[MATERIAL SHOWN]

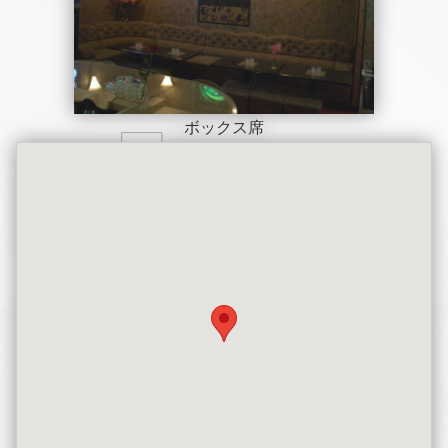
ボックス席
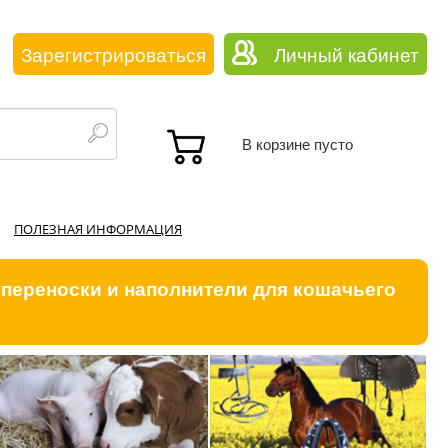
Зарегистрироваться
Личный кабинет
В корзине пусто
ПОЛЕЗНАЯ ИНФОРМАЦИЯ
 переноски и наполнители для кошачьего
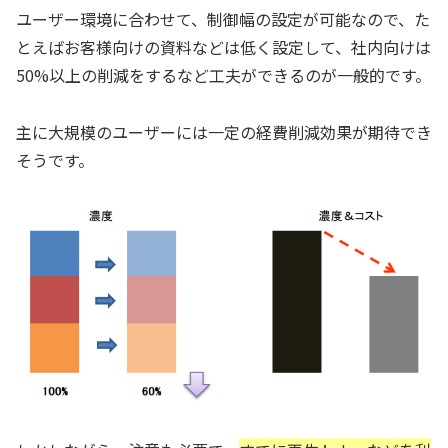
ユーザー環境に合わせて、制御幅の設定が可能なので、た
とえばお客様向けの資料などは低く設定して、社内向けは
50%以上の削減をするなど工夫ができるのが一般的です。
主に大規模のユーザーには一定の経費削減効果が期待でき
そうです。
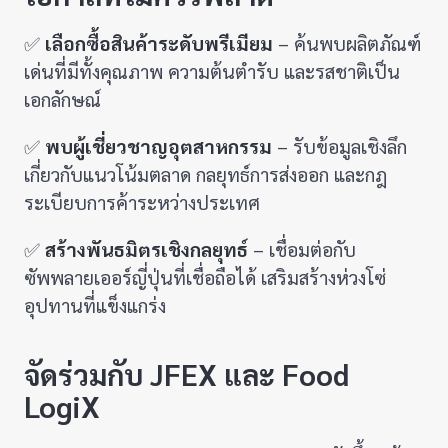
✅
เลือกซื้อสินค้าระดับพรีเมียม
– ค้นพบผลิตภัณฑ์
เด่นที่มีทั้งคุณภาพ ความต้นตำรับ และรสชาติเป็น
เอกลักษณ์
✅
พบผู้เชี่ยวชาญอุตสาหกรรม
– รับข้อมูลเชิงลึก
เกี่ยวกับแนวโน้มตลาด กลยุทธ์การส่งออก และกฎ
ระเบียบการค้าระหว่างประเทศ
✅
สร้างพันธมิตรเชิงกลยุทธ์
– เชื่อมต่อกับ
ซัพพลายเออร์ญี่ปุ่นที่เชื่อถือได้ เสริมสร้างห่วงโซ่
อุปทานที่แข็งแกร่ง
จัดร่วมกับ JFEX และ Food
LogiX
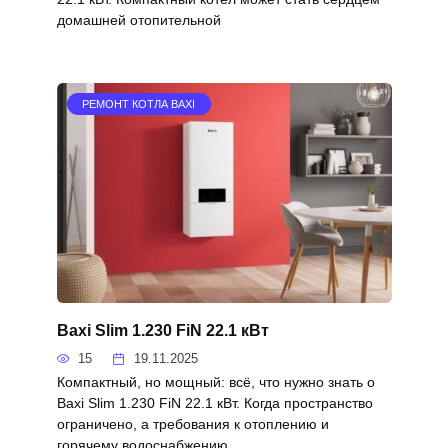
домашней отопительной
РЕМОНТ КОТЛА BAXI
Baxi Slim 1.230 FiN 22.1 кВт
15
19.11.2025
Компактный, но мощный: всё, что нужно знать о
Baxi Slim 1.230 FiN 22.1 кВт. Когда пространство
ограничено, а требования к отоплению и
горячему водоснабжению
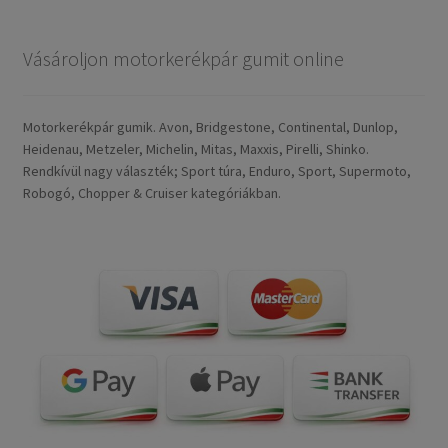
Vásároljon motorkerékpár gumit online
Motorkerékpár gumik. Avon, Bridgestone, Continental, Dunlop,
Heidenau, Metzeler, Michelin, Mitas, Maxxis, Pirelli, Shinko.
Rendkívül nagy választék; Sport túra, Enduro, Sport, Supermoto,
Robogó, Chopper & Cruiser kategóriákban.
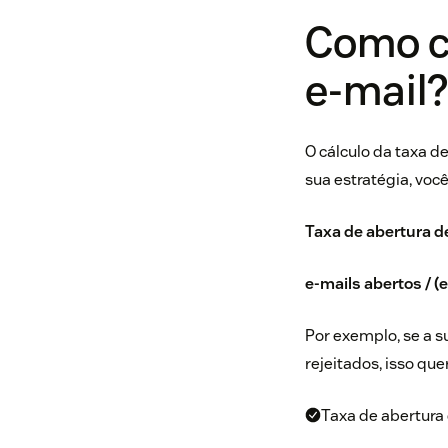
Como ca
e-mail
O cálculo da taxa d
sua estratégia, voc
Taxa de abertura d
e-mails abertos / (
Por exemplo, se a s
rejeitados, isso que
Taxa de abertura 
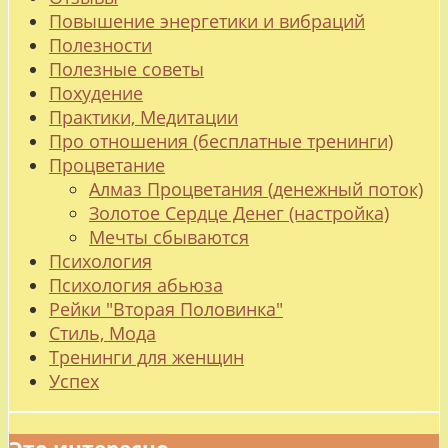
Повышение энергетики и вибраций
Полезности
Полезные советы
Похудение
Практики, Медитации
Про отношения (бесплатные тренинги)
Процветание
Алмаз Процветания (денежный поток)
Золотое Сердце Денег (настройка)
Мечты сбываются
Психология
Психология абьюза
Рейки "Вторая Половинка"
Стиль, Мода
Тренинги для женщин
Успех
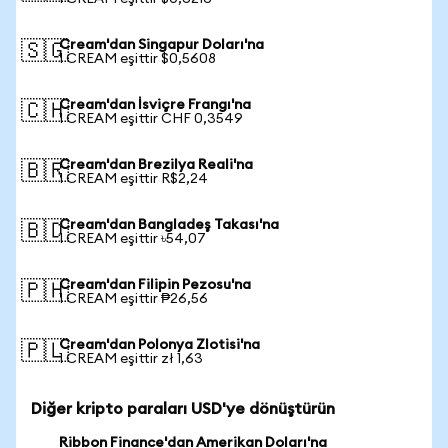
Cream'dan Singapur Doları'na
🇸🇬
1 CREAM eşittir $0,5608
Cream'dan İsviçre Frangı'na
🇨🇭
1 CREAM eşittir CHF 0,3549
Cream'dan Brezilya Reali'na
🇧🇷
1 CREAM eşittir R$2,24
Cream'dan Bangladeş Takası'na
🇧🇩
1 CREAM eşittir ৳54,07
Cream'dan Filipin Pezosu'na
🇵🇭
1 CREAM eşittir ₱26,56
Cream'dan Polonya Zlotisi'na
🇵🇱
1 CREAM eşittir zł 1,63
Diğer kripto paraları USD'ye dönüştürün
Ribbon Finance'dan Amerikan Doları'na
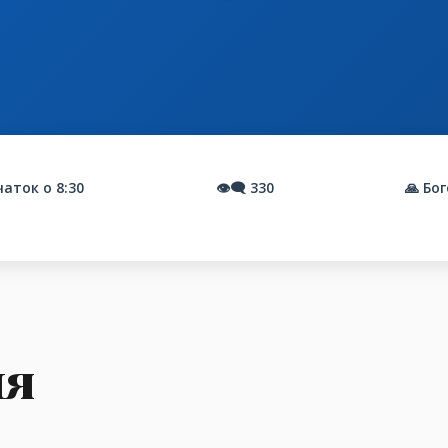
аток о 8:30
👁️‍🗨️
330
🙏 Бо
ня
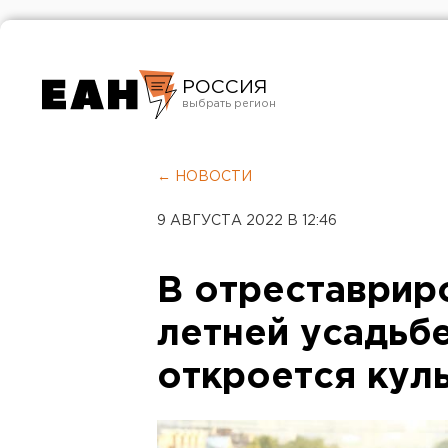
РОССИЯ
Екатеринбург
Челябинск
← НОВОСТИ
Курган
9 АВГУСТА 2022 В 12:46
Оренбург
В отреставрир
летней усадьб
откроется кул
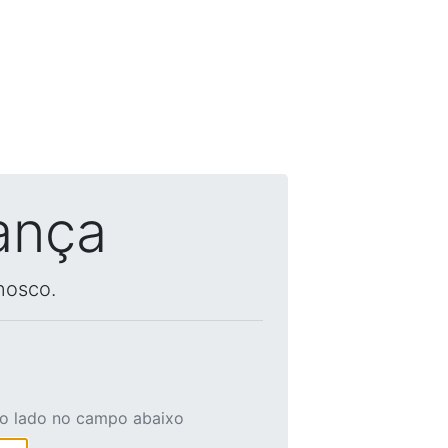
ança
nosco.
ao lado no campo abaixo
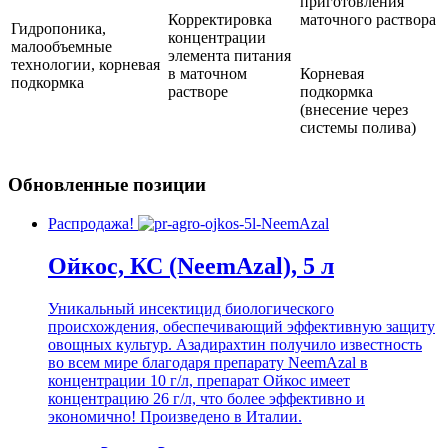
приготовления
Корректировка
маточного раствора
Гидропоника,
концентрации
малообъемные
элемента питания
технологии, корневая
в маточном
Корневая
подкормка
растворе
подкормка
(внесение через
системы полива)
Обновленные позиции
Распродажа!
Ойкос, КС (NeemAzal), 5 л
Уникальный инсектицид биологического
происхождения, обеспечивающий эффективную защиту
овощных культур. Азадирахтин получило известность
во всем мире благодаря препарату NeemAzal в
концентрации 10 г/л, препарат Ойкос имеет
концентрацию 26 г/л, что более эффективно и
экономично! Произведено в Италии.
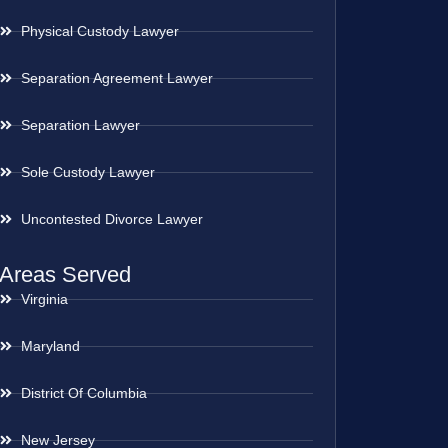
Physical Custody Lawyer
Separation Agreement Lawyer
Separation Lawyer
Sole Custody Lawyer
Uncontested Divorce Lawyer
Areas Served
Virginia
Maryland
District Of Columbia
New Jersey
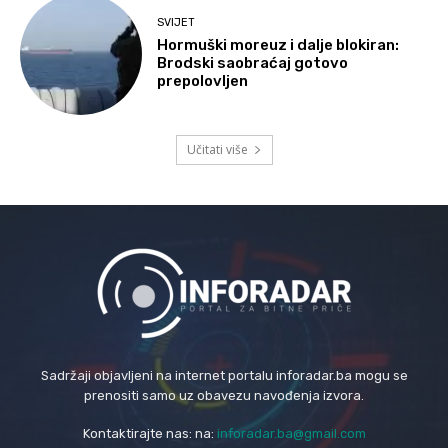
SVIJET
Hormuški moreuz i dalje blokiran:
Brodski saobraćaj gotovo
prepolovljen
Učitati više
Sadržaji objavljeni na internet portalu inforadar.ba mogu se
prenositi samo uz obavezu navođenja izvora.
Kontaktirajte nas: na:
inforadar.ba@gmail.com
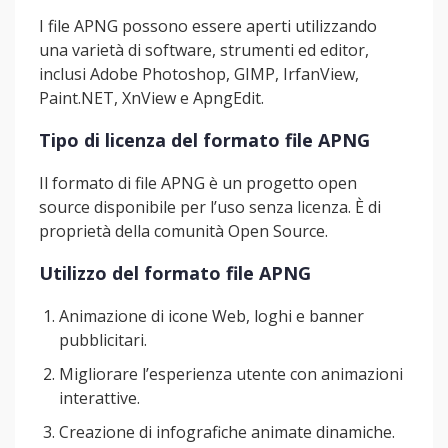
I file APNG possono essere aperti utilizzando
una varietà di software, strumenti ed editor,
inclusi Adobe Photoshop, GIMP, IrfanView,
Paint.NET, XnView e ApngEdit.
Tipo di licenza del formato file APNG
Il formato di file APNG è un progetto open
source disponibile per l’uso senza licenza. È di
proprietà della comunità Open Source.
Utilizzo del formato file APNG
Animazione di icone Web, loghi e banner
pubblicitari.
Migliorare l’esperienza utente con animazioni
interattive.
Creazione di infografiche animate dinamiche.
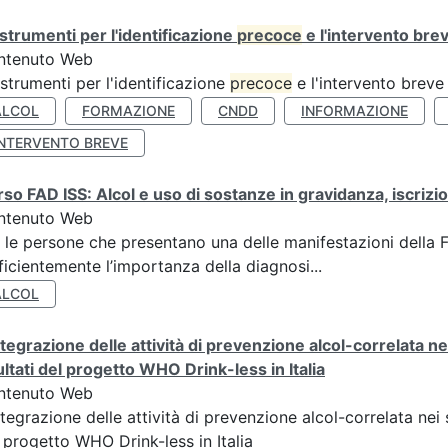
 strumenti per l'identificazione
precoce
e l'intervento brev
ntenuto Web
 strumenti per l'identificazione
precoce
e l'intervento breve 
ALCOL
FORMAZIONE
CNDD
INFORMAZIONE
INTERVENTO BREVE
so FAD ISS: Alcol e uso di sostanze in gravidanza, iscrizio
ntenuto Web
 le persone che presentano una delle manifestazioni della 
ficientemente l’importanza della diagnosi...
ALCOL
ntegrazione delle attività di prevenzione alcol-correlata n
ultati del progetto WHO Drink-less in Italia
ntenuto Web
ntegrazione delle attività di prevenzione alcol-correlata nei 
 progetto WHO Drink-less in Italia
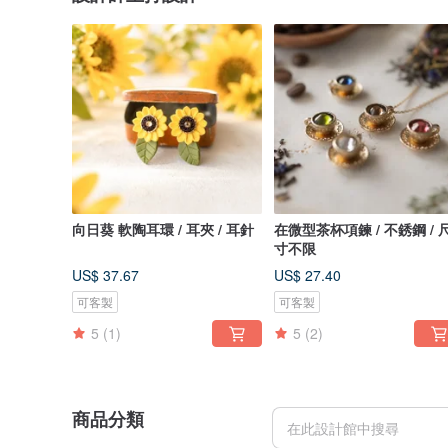
向日葵 軟陶耳環 / 耳夾 / 耳針
在微型茶杯項鍊 / 不銹鋼 / 
寸不限
US$ 37.67
US$ 27.40
可客製
可客製
5
(1)
5
(2)
商品分類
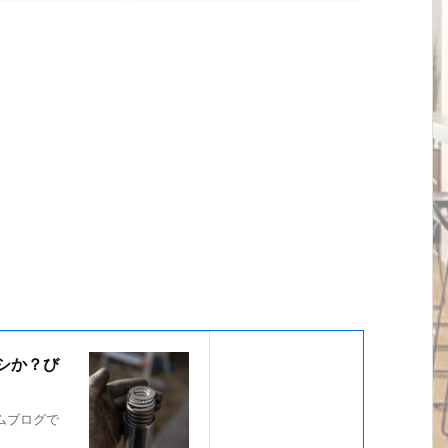
シか？び
ムブログで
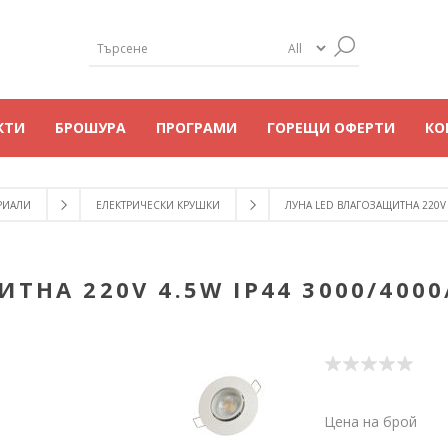
КТИ
БРОШУРА
ПРОГРАМИ
ГОРЕЩИ ОФЕРТИ
КО
РИАЛИ
ЕЛЕКТРИЧЕСКИ КРУШКИ
ЛУНА LED ВЛАГОЗАЩИТНА 220V 4
ТНА 220V 4.5W IP44 3000/4000
Цена на брой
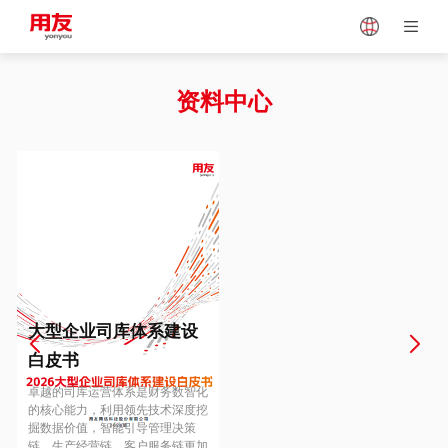
Japan
Vietnam
资料中心
Singapore
Malaysia
Indonesia
Thailand
Europe
Turkey
大型企业司库体系建设
白皮书
Hungary
Mexico
卓越的司库运营体系是财务数智化
的核心能力，利用领先技术深度挖
掘数据价值，智能引导管理决策
链、生产经营链、客户服务链更加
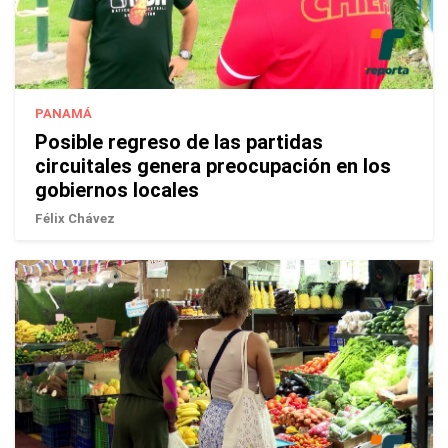
PANAMÁ
Posible regreso de las partidas
circuitales genera preocupación en los
gobiernos locales
Félix Chávez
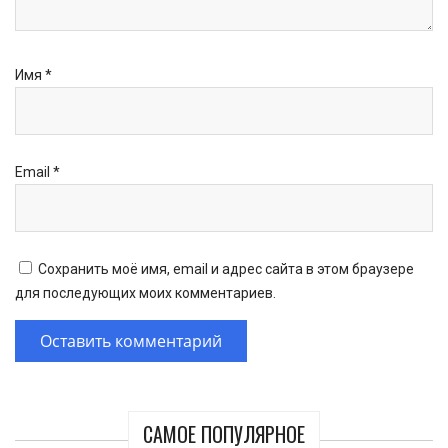
Имя
*
Email
*
Сохранить моё имя, email и адрес сайта в этом браузере
для последующих моих комментариев.
САМОЕ ПОПУЛЯРНОЕ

[/MATERIAL SHOWN]

**PROBLEM REQUIREMENTS**. Copy all of the lines above character for character, leaving out the pictures.

**REPLY**.
ボックス席
Зарегистрироваться
Личный кабинет
В корзине пусто
ПОЛЕЗНАЯ ИНФОРМАЦИЯ
 переноски и наполнители для кошачьего
ユーザー環境に合わせて、制御幅の設定が可能なので、た
とえばお客様向けの資料などは低く設定して、社内向けは
50%以上の削減をするなど工夫ができるのが一般的です。
主に大規模のユーザーには一定の経費削減効果が期待でき
そうです。
✅
เลือกซื้อสินค้าระดับพรีเมียม
– ค้นพบผลิตภัณฑ์
เด่นที่มีทั้งคุณภาพ ความต้นตำรับ และรสชาติเป็น
เอกลักษณ์
✅
พบผู้เชี่ยวชาญอุตสาหกรรม
– รับข้อมูลเชิงลึก
เกี่ยวกับแนวโน้มตลาด กลยุทธ์การส่งออก และกฎ
ระเบียบการค้าระหว่างประเทศ
✅
สร้างพันธมิตรเชิงกลยุทธ์
– เชื่อมต่อกับ
ซัพพลายเออร์ญี่ปุ่นที่เชื่อถือได้ เสริมสร้างห่วงโซ่
อุปทานที่แข็งแกร่ง
จัดร่วมกับ JFEX และ Food
LogiX
домашней отопительной
РЕМОНТ КОТЛА BAXI
Baxi Slim 1.230 FiN 22.1 кВт
15
19.11.2025
Компактный, но мощный: всё, что нужно знать о
Baxi Slim 1.230 FiN 22.1 кВт. Когда пространство
ограничено, а требования к отоплению и
горячему водоснабжению
Vásároljon motorkerékpár gumit online
Motorkerékpár gumik. Avon, Bridgestone, Continental, Dunlop,
Heidenau, Metzeler, Michelin, Mitas, Maxxis, Pirelli, Shinko.
Rendkívül nagy választék; Sport túra, Enduro, Sport, Supermoto,
Robogó, Chopper & Cruiser kategóriákban.
Como ca
e-mail
O cálculo da taxa d
sua estratégia, voc
Taxa de abertura d
e-mails abertos / (
Por exemplo, se a s
rejeitados, isso que
Taxa de abertura 
Повышение энергетики и вибраций
Полезности
Полезные советы
Похудение
Практики, Медитации
Про отношения (бесплатные тренинги)
Процветание
Алмаз Процветания (денежный поток)
Золотое Сердце Денег (настройка)
Мечты сбываются
Психология
Психология абьюза
Рейки "Вторая Половинка"
Стиль, Мода
Тренинги для женщин
Успех
Cream'dan Singapur Doları'na
🇸🇬
1 CREAM eşittir $0,5608
Cream'dan İsviçre Frangı'na
🇨🇭
1 CREAM eşittir CHF 0,3549
Cream'dan Brezilya Reali'na
🇧🇷
1 CREAM eşittir R$2,24
Cream'dan Bangladeş Takası'na
🇧🇩
1 CREAM eşittir ৳54,07
Cream'dan Filipin Pezosu'na
🇵🇭
1 CREAM eşittir ₱26,56
Cream'dan Polonya Zlotisi'na
🇵🇱
1 CREAM eşittir zł 1,63
Diğer kripto paraları USD'ye dönüştürün
Ribbon Finance'dan Amerikan Doları'na
аток о 8:30
👁️‍🗨️
330
🙏 Бо
ня
РОССИЯ
Екатеринбург
Челябинск
← НОВОСТИ
Курган
9 АВГУСТА 2022 В 12:46
Оренбург
В отреставрир
летней усадьб
откроется кул
ança
nosco.
ao lado no campo abaixo
приготовления
Корректировка
маточного раствора
Гидропоника,
концентрации
малообъемные
элемента питания
технологии, корневая
в маточном
Корневая
подкормка
растворе
подкормка
(внесение через
системы полива)
Обновленные позиции
Распродажа!
Ойкос, КС (NeemAzal), 5 л
Уникальный инсектицид биологического
происхождения, обеспечивающий эффективную защиту
овощных культур. Азадирахтин получило известность
во всем мире благодаря препарату NeemAzal в
концентрации 10 г/л, препарат Ойкос имеет
концентрацию 26 г/л, что более эффективно и
экономично! Произведено в Италии.
Physical Custody Lawyer
Separation Agreement Lawyer
Separation Lawyer
Sole Custody Lawyer
Uncontested Divorce Lawyer
Areas Served
Virginia
Maryland
District Of Columbia
New Jersey
SVIJET
Hormuški moreuz i dalje blokiran:
Brodski saobraćaj gotovo
prepolovljen
Učitati više
Sadržaji objavljeni na internet portalu inforadar.ba mogu se
prenositi samo uz obavezu navođenja izvora.
Kontaktirajte nas: na:
inforadar.ba@gmail.com
I file APNG possono essere aperti utilizzando
una varietà di software, strumenti ed editor,
inclusi Adobe Photoshop, GIMP, IrfanView,
Paint.NET, XnView e ApngEdit.
Tipo di licenza del formato file APNG
Il formato di file APNG è un progetto open
source disponibile per l’uso senza licenza. È di
proprietà della comunità Open Source.
Utilizzo del formato file APNG
Animazione di icone Web, loghi e banner
pubblicitari.
Migliorare l’esperienza utente con animazioni
interattive.
Creazione di infografiche animate dinamiche.
 strumenti per l'identificazione
precoce
e l'intervento brev
ntenuto Web
 strumenti per l'identificazione
precoce
e l'intervento breve 
ALCOL
FORMAZIONE
CNDD
INFORMAZIONE
INTERVENTO BREVE
so FAD ISS: Alcol e uso di sostanze in gravidanza, iscrizio
ntenuto Web
 le persone che presentano una delle manifestazioni della 
ficientemente l’importanza della diagnosi...
ALCOL
ntegrazione delle attività di prevenzione alcol-correlata n
ultati del progetto WHO Drink-less in Italia
ntenuto Web
ntegrazione delle attività di prevenzione alcol-correlata nei 
 progetto WHO Drink-less in Italia
向日葵 軟陶耳環 / 耳夾 / 耳針
在微型茶杯項鍊 / 不銹鋼 / 
寸不限
US$ 37.67
US$ 27.40
可客製
可客製
5
(1)
5
(2)
商品分類
シか？び
ムブログで
КТИ
БРОШУРА
ПРОГРАМИ
ГОРЕЩИ ОФЕРТИ
КО
РИАЛИ
ЕЛЕКТРИЧЕСКИ КРУШКИ
ЛУНА LED ВЛАГОЗАЩИТНА 220V 4
ТНА 220V 4.5W IP44 3000/4000
Цена на брой
Japan
Vietnam
资料中心
Singapore
Malaysia
Indonesia
Thailand
Europe
Turkey
大型企业司库体系建设
白皮书
Hungary
Mexico
卓越的司库运营体系是财务数智化
的核心能力，利用领先技术深度挖
掘数据价值，智能引导管理决策
链、生产经营链、客户服务链更加
PANAMÁ
Posible regreso de las partidas
circuitales genera preocupación en los
gobiernos locales
Félix Chávez
Имя
*
Email
*
Сохранить моё имя, email и адрес сайта в этом браузере
для последующих моих комментариев.
САМОЕ ПОПУЛЯРНОЕ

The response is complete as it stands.